### What you will do
Print the part of the appeal judgment below that opens with the words containing "Before us there" and closes with "upon his judgment.", copying it word for word.

### Text excerpt
LORD JUSTICE KENNEDY:
- Introduction
This is an appeal by the Defendant from a decision of Mr Justice Auld (as he then was) who on 24th May 1994 found that the Appellants, as owners and occupiers of the harbour wall known as the Cobb at Lyme Regis, were negligent and in breach of the common duty of care which they owed to the Plaintiff Respondent, in consequence of which on 14th February 1988 the Plaintiff slipped off the harbour wall and sustained injury, loss and damage. The Judge further found that it was as a result of the injury which he sustained in that first accident that the Plaintiff on 29th April 1989 sustained further injury when, in the course of his employment as a drain cleaner, he fell off a ladder. The Plaintiff's own negligence was held to have contributed to the first accident to the extent of 40%, and, allowing for that contribution, he was awarded damages in the sum of £95,102.40.
Before us there is no challenge to the award of damages, nor is there any challenge by the Respondent to the finding of contributory negligence. The Appellants, by their grounds of appeal, challenge the Judge's findings as to liability and causation in respect of both accidents; but before I turn to the grounds of appeal it is necessary to say something more about the accidents, and where they occurred. The findings of fact made by the Judge are not in dispute, and so to set the scene I rely upon his judgment.

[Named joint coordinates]
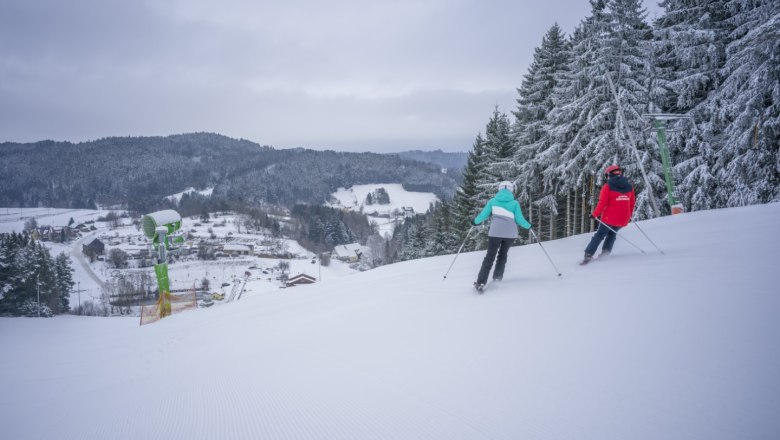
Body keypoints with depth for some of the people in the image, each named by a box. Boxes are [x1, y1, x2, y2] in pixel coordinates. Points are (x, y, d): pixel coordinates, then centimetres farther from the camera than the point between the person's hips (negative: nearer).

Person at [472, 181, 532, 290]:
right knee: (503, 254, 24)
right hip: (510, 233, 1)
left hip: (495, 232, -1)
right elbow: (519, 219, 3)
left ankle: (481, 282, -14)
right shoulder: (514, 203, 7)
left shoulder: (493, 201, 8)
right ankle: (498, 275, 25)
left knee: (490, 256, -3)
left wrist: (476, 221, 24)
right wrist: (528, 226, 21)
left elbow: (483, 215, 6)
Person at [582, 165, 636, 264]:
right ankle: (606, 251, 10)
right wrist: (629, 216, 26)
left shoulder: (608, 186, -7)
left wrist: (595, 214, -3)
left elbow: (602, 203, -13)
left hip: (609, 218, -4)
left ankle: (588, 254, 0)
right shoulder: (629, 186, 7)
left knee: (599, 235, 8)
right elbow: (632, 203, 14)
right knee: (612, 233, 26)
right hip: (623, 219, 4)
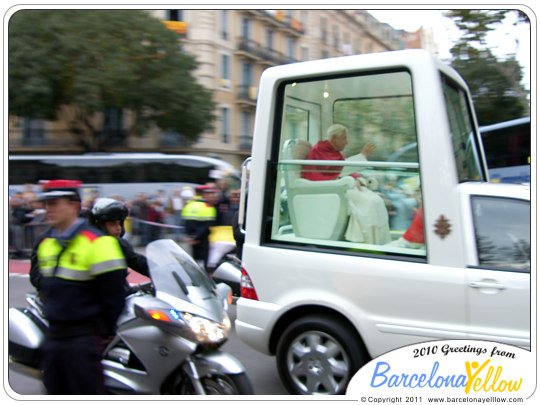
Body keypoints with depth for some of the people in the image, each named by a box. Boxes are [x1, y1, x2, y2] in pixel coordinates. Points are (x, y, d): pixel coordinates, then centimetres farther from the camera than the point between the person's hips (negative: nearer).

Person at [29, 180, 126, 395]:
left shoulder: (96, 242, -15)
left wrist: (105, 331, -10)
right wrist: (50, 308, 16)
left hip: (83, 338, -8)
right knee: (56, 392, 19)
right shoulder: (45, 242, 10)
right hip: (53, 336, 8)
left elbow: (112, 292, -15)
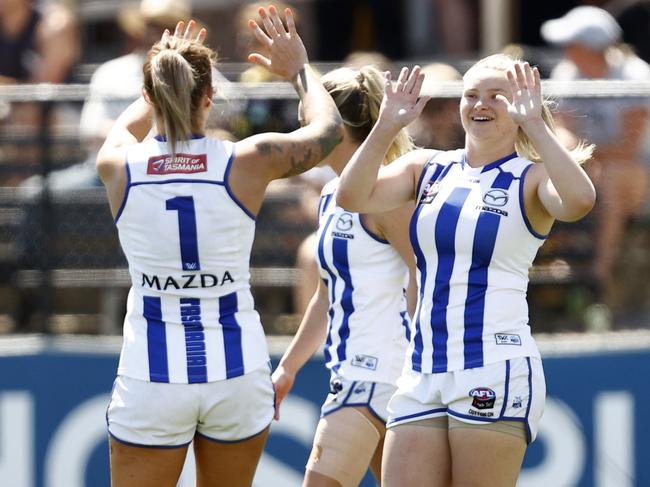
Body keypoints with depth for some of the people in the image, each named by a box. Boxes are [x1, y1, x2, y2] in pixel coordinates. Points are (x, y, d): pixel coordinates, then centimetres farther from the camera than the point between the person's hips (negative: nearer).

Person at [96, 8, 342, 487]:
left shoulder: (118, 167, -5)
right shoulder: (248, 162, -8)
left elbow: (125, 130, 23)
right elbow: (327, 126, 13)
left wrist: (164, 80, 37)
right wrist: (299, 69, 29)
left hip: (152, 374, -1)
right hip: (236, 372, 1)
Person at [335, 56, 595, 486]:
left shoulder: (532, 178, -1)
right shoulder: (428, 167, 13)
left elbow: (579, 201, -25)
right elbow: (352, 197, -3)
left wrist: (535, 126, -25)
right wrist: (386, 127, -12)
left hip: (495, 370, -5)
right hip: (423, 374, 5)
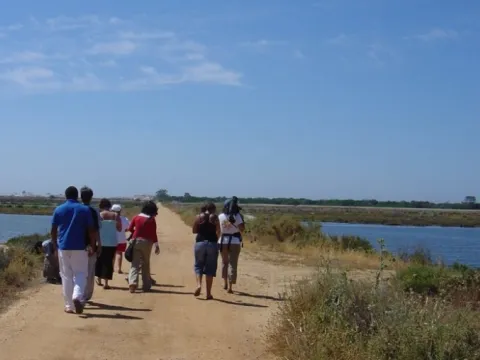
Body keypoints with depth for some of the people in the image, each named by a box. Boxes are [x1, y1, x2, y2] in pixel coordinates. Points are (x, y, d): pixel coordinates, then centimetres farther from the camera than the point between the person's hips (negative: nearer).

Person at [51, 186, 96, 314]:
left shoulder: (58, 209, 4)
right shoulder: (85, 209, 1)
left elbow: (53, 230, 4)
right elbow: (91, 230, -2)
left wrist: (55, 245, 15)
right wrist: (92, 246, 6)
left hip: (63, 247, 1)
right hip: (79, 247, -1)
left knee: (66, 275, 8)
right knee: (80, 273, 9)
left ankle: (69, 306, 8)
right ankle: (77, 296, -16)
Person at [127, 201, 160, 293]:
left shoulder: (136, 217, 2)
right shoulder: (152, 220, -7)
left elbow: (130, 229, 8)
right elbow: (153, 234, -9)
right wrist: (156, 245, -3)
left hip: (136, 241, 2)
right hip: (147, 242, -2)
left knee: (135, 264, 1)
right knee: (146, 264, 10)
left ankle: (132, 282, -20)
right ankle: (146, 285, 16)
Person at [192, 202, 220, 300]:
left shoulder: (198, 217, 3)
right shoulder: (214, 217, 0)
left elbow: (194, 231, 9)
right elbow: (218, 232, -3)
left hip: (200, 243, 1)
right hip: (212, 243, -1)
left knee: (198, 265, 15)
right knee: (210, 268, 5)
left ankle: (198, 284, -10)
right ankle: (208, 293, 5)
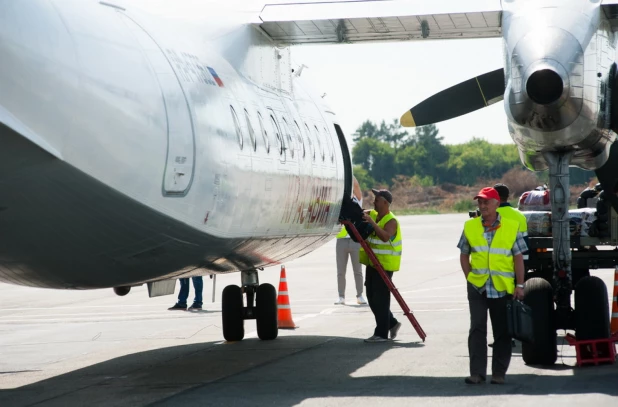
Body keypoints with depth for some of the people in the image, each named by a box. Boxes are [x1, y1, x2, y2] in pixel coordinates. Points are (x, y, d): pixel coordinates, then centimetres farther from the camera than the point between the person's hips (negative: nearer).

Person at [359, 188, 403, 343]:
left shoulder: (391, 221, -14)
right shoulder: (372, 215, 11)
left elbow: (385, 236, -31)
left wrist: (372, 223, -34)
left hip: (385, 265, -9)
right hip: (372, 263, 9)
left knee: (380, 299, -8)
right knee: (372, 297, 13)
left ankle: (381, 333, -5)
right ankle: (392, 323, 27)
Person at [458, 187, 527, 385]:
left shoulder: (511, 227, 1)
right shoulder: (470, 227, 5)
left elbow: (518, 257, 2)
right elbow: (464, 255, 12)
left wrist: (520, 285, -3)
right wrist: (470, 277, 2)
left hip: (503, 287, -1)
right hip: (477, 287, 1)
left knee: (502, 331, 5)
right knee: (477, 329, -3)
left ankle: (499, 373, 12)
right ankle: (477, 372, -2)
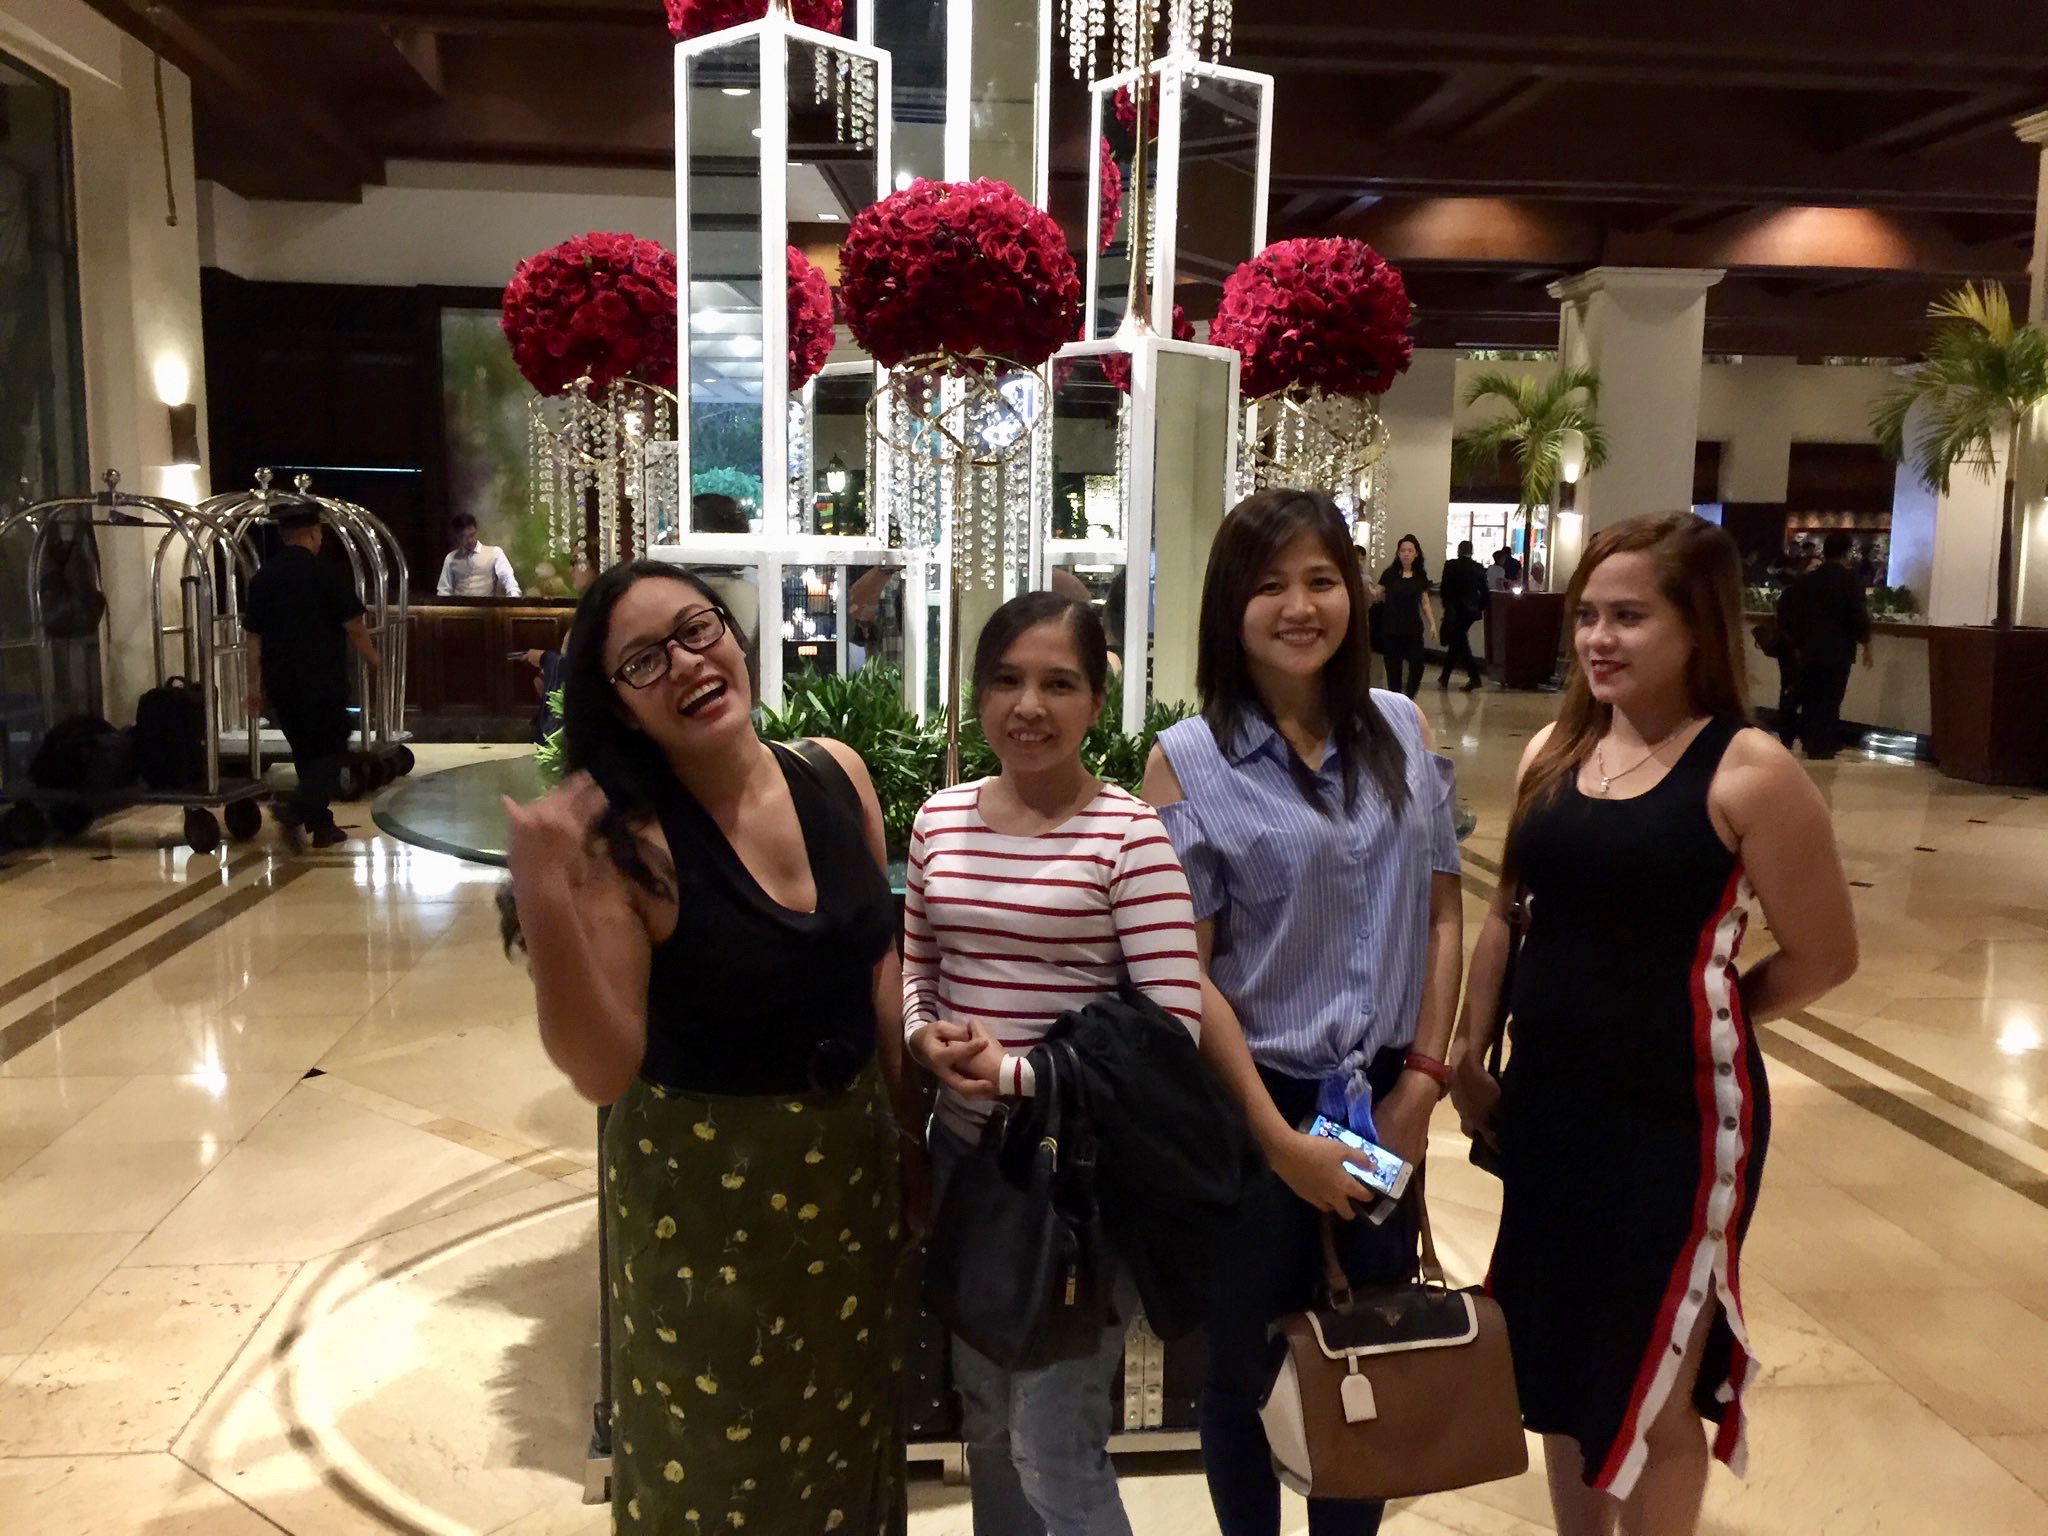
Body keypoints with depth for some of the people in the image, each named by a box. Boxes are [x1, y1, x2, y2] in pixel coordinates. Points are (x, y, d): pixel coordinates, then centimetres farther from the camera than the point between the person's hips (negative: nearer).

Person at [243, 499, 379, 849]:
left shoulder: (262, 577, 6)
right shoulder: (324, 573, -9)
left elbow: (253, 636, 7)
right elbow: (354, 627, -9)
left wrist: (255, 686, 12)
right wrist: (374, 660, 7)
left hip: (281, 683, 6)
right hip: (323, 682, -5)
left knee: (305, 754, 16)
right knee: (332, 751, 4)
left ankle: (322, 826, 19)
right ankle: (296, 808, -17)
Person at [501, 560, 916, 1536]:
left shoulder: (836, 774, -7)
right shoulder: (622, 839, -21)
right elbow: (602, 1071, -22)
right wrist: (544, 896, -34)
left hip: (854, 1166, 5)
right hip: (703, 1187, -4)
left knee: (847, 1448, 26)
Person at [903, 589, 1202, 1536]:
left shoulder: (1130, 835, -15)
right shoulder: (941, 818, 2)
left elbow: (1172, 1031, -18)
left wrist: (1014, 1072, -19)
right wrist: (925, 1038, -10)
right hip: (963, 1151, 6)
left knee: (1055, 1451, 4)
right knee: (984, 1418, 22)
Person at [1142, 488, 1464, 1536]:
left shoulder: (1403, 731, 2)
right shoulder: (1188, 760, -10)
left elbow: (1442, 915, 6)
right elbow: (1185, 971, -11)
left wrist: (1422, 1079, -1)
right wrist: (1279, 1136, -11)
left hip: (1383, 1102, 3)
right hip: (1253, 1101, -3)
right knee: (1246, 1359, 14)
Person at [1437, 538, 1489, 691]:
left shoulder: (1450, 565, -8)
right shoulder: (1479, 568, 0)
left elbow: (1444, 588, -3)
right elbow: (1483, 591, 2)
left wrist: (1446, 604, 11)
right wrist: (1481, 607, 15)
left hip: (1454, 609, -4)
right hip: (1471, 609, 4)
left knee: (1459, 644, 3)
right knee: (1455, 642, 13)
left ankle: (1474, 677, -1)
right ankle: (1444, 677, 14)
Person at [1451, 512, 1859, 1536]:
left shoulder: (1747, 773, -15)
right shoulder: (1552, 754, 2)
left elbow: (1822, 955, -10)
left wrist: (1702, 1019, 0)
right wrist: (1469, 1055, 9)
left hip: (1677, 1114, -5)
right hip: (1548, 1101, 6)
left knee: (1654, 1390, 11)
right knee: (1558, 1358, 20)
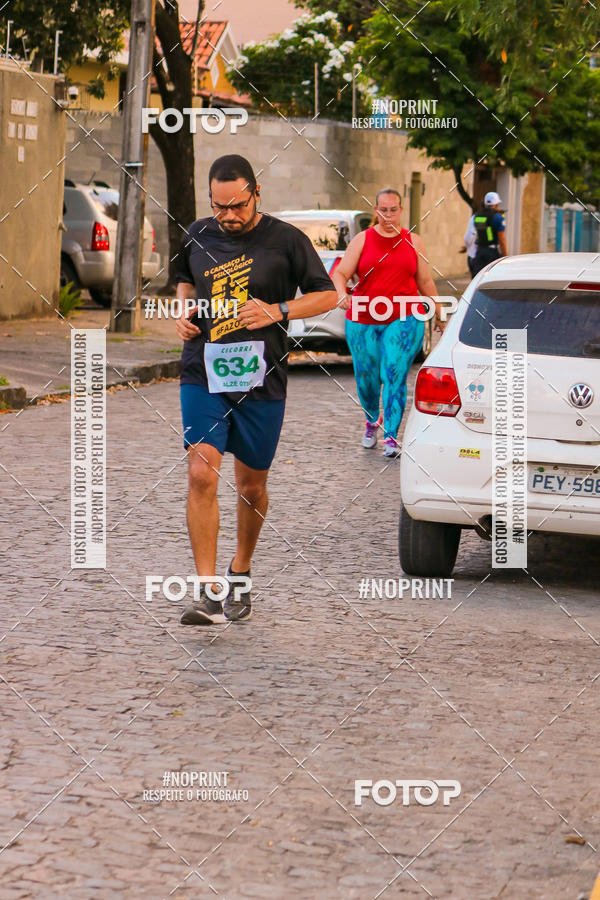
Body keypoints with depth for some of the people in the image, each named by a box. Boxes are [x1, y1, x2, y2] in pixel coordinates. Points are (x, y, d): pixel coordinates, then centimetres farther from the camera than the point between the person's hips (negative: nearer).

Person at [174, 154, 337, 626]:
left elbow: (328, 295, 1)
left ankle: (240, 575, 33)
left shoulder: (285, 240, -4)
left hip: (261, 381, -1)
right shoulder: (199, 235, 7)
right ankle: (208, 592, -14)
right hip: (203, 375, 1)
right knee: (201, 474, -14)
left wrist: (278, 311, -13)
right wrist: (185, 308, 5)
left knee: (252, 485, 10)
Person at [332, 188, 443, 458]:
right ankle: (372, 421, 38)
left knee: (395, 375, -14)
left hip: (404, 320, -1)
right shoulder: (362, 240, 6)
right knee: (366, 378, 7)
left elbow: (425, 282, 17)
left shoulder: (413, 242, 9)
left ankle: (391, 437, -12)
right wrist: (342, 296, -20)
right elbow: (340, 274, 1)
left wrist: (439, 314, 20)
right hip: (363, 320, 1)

### Answer for the task
Before us there is no challenge to the award of damages, nor is there any challenge by the Respondent to the finding of contributory negligence. The Appellants, by their grounds of appeal, challenge the Judge's findings as to liability and causation in respect of both accidents; but before I turn to the grounds of appeal it is necessary to say something more about the accidents, and where they occurred. The findings of fact made by the Judge are not in dispute, and so to set the scene I rely upon his judgment.